All animals smell. But some just take the bisquit! Do they smell bad, tolerable or not very much? thank you guys!


----------



## moxieberry (Nov 30, 2011)

Hedgehogs don't have an innate odor, like how ferrets have a musky smell. They can get a bit of a funk if you go too long without bathing them - "too long" depends on the individual, but about once a week is a good frequency for ours, unless they get particularly messy somehow and need one sooner than that. The poop and pee smell, but not to any ridiculous degree. For some individuals it's a little more pungent, and it can also differ based on the food they're eating. As long as you're cleaning the cage and wheel often enough, there should be little if any smell. Most people use liners, which don't suppress odor as well as substrate beddings, but as long as you spot-clean daily, change the liners every 2-3 days, and do a full clean of the cage about once a week (including spraying and wiping down) you should be fine. You'll also need to clean the wheel and litter tray every day.


----------



## hedgielover (Oct 30, 2008)

Hedgehog's don't smell themselves but some people describe the smell of fresh poop as unbearable, suffocating and so bad that it wakes them up from a deep sleep (this has happened to me before). The smell will hit you as soon as you enter the room, luckily since they are nocturnal all they're smelliest messes happen at night so if the hedgehog cage is not in your bedroom you can just clean it first thing in the morning and the smell will be gone for the rest of the day. If it is in your bedroom you'll probably want to turn out the lights an hour or two before you go to bed so your hedgehog gets up and runs around a little, runs on the wheel and gets all their big smelly poops out of their system.
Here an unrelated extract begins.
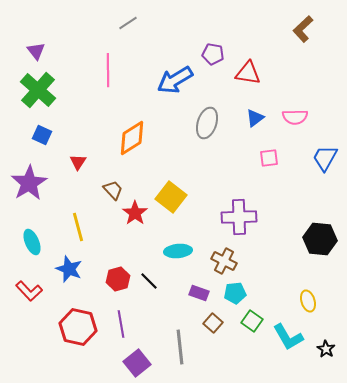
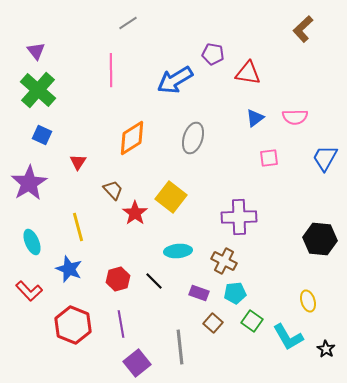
pink line at (108, 70): moved 3 px right
gray ellipse at (207, 123): moved 14 px left, 15 px down
black line at (149, 281): moved 5 px right
red hexagon at (78, 327): moved 5 px left, 2 px up; rotated 9 degrees clockwise
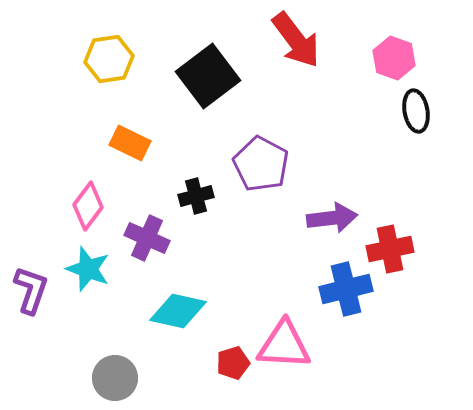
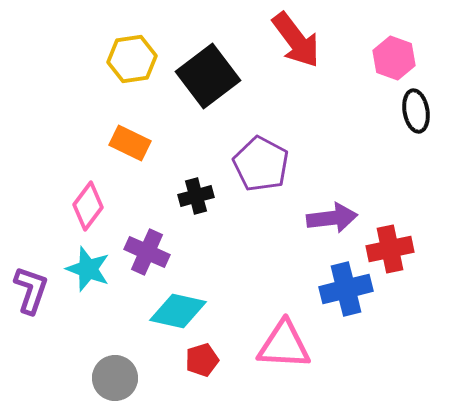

Then you can clean that up before bed and you won't have to deal so much with the smell waking you up in the middle of the night.


----------



## shelpiss (Oct 25, 2012)

My hedgie smells like his wood chip bedding haha, but when they poop the smell is awful. But you get used to it. My hedgie is in my room next to my bed so I get the smell right upon impact and it's strong. But if you're wondering if the smell is an issue in getting one, it's not.


----------



## AnnabellasMomma (Oct 30, 2012)

My hedgie for some odd reason insists on sleeping ontop of her poop, her poop is what stinks! So she is due for a quick wash every day almost. But usually I find the morning is when its the worst smell. Especaillly the wheel ( which you have to clean usually every day).


----------